BY S VENKAT NARAYAN Our Special Correspondent
NEW DELHI, March 19: Tamil Nadu Chief Minister Jayaram Jayalalithaa today gave her government’s go-ahead to the controvversial Kudankulam Nuclear Power Plant (KNPP) being built with Russian technology in the state’s Tirunelveli district.
In a statement issued in Chennai after a meeting of her cabinet, Ms Jayalalithaa said: "In accordance with (today’s) Cabinet decision, immediate steps will be taken (to facilitate commissioning) of the plant."
This brings to an end the uncertaintly that threatened the nuclear plant since last September, when local people began protest hunger strikes against the plant on the grounds that it poses a danger to their lives.
The chief minister also announced a five-billion Indian rupee special development package for the area where the nuclear plant is located.
She also sought the cooperation of political parties and all concerned to immediately resume work at the plant, stalled following protests since September 2011, spearheaded by the People’s Movement Against Nuclear Energy (PMANE).
In the meanwhile, for the first time in the past seven-and-a-half months, the police acted against the anti-KNPP protestors on Monday when the law-enforcers arrested nine anti-KKNPP protestors, including the two members of the anti-KNPP struggle committee.
The state cabinet has decided to allocate INR five billion for locals to set up a cold storage for fish catch, construct houses, lay roads and repair mechanised fishing boats, Jayalalithaa said.
The decision comes a day after completion of polling at Sankarankoil, which falls in the same district.
Readers will recall that the project has had a chequered history.

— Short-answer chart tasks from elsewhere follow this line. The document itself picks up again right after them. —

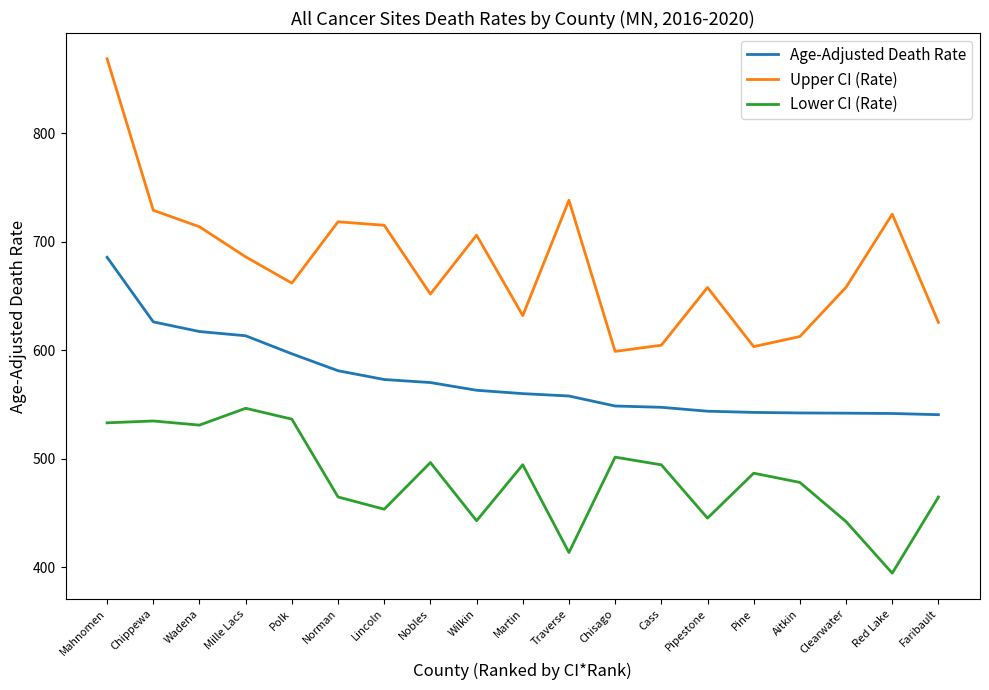

What are all the series names shown in the legend?

Age-Adjusted Death Rate, Upper CI (Rate), Lower CI (Rate)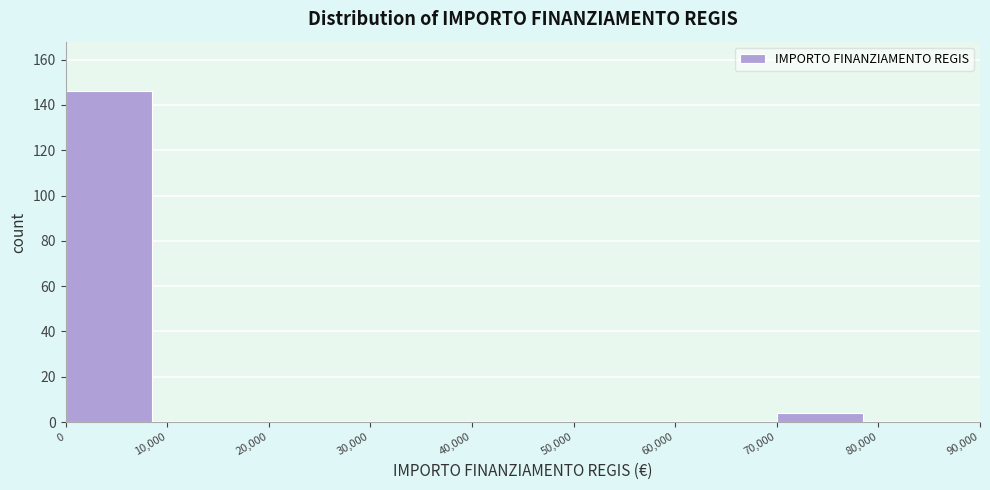

Reading left to right, list every bar in this chart as the range it spans on the x-axis followed by its height. The values are not printed on the chart, so give them approximately, as read against the axis.

0 to 10,000: 146
10,000 to 20,000: 0
20,000 to 30,000: 0
30,000 to 40,000: 0
40,000 to 50,000: 0
50,000 to 60,000: 0
60,000 to 70,000: 0
70,000 to 80,000: 4
80,000 to 90,000: 0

It was on November 20, 1988 that an Inter-Governmental Agreement on the project was signed by then Prime Minister Rajiv Gandhi and Soviet President Mikhail Gorbachev.
The project remained in limbo for 10 years due to political and economic upheaval in Russia after the post-1991 Soviet breakup, and also due to objections of the United States on the grounds that the agreement does not meet the 1992 terms of the Nuclear Suppliers Group (NSG).
A small port became operational in Kudankulam in January 2004. It was established to receive barges carrying over-sized light water reactor equipment from ships anchored at a distance of 1.5 kilometres. Until then, materials had to be brought in via road from the port of Tuticorin, risking damage during transportation.
In 2008, negotiation on building four additional reactors at the site began. Though the capacity of these reactors has not been declared, it is expected that the capacity of each reactor will be 1000 MW or 1 GW. The new reactors will bring the total capacity of the power plant to 9200 MW or 9.2 GW.
In June 2011, Sergei Ryzhov, the chief designer of the light water VVER nuclear reactors used at this Nuclear Power Plant, was killed in an airplane accident. The plane belonging to the Rus-Air airlines was flying from Moscow to the Karelian capital Petrozavodsk.
Two 1 GW reactors of the VVER-1000 model are being constructed by the state-owned Nuclear Power Corporation of India Limited (NPCIL) and Russia’s Atomstroyexport. When completed, they will become the largest nuclear power generation complex in India producing a cumulative 2 GW of electric power.
Both units are water-cooled, water-moderated power reactors. The first was scheduled to start operation in December 2009 and the second one was scheduled for March 2010. Before the locals began their agitation, the official projections put unit 1 into operation in December 2011, and unit 2 about a year thereafter. These will have to be rescheduled yet again.
Four more reactors are set to be added to this plant under a memorandum of intent signed in 2008. A firm agreement on setting up two more reactors, has been postponed pending the ongoing talks on liability issues.
Under an inter-government agreement signed in December 2008 Russia is to supply to India four third generation VVER-1200 reactors of 1170 MW.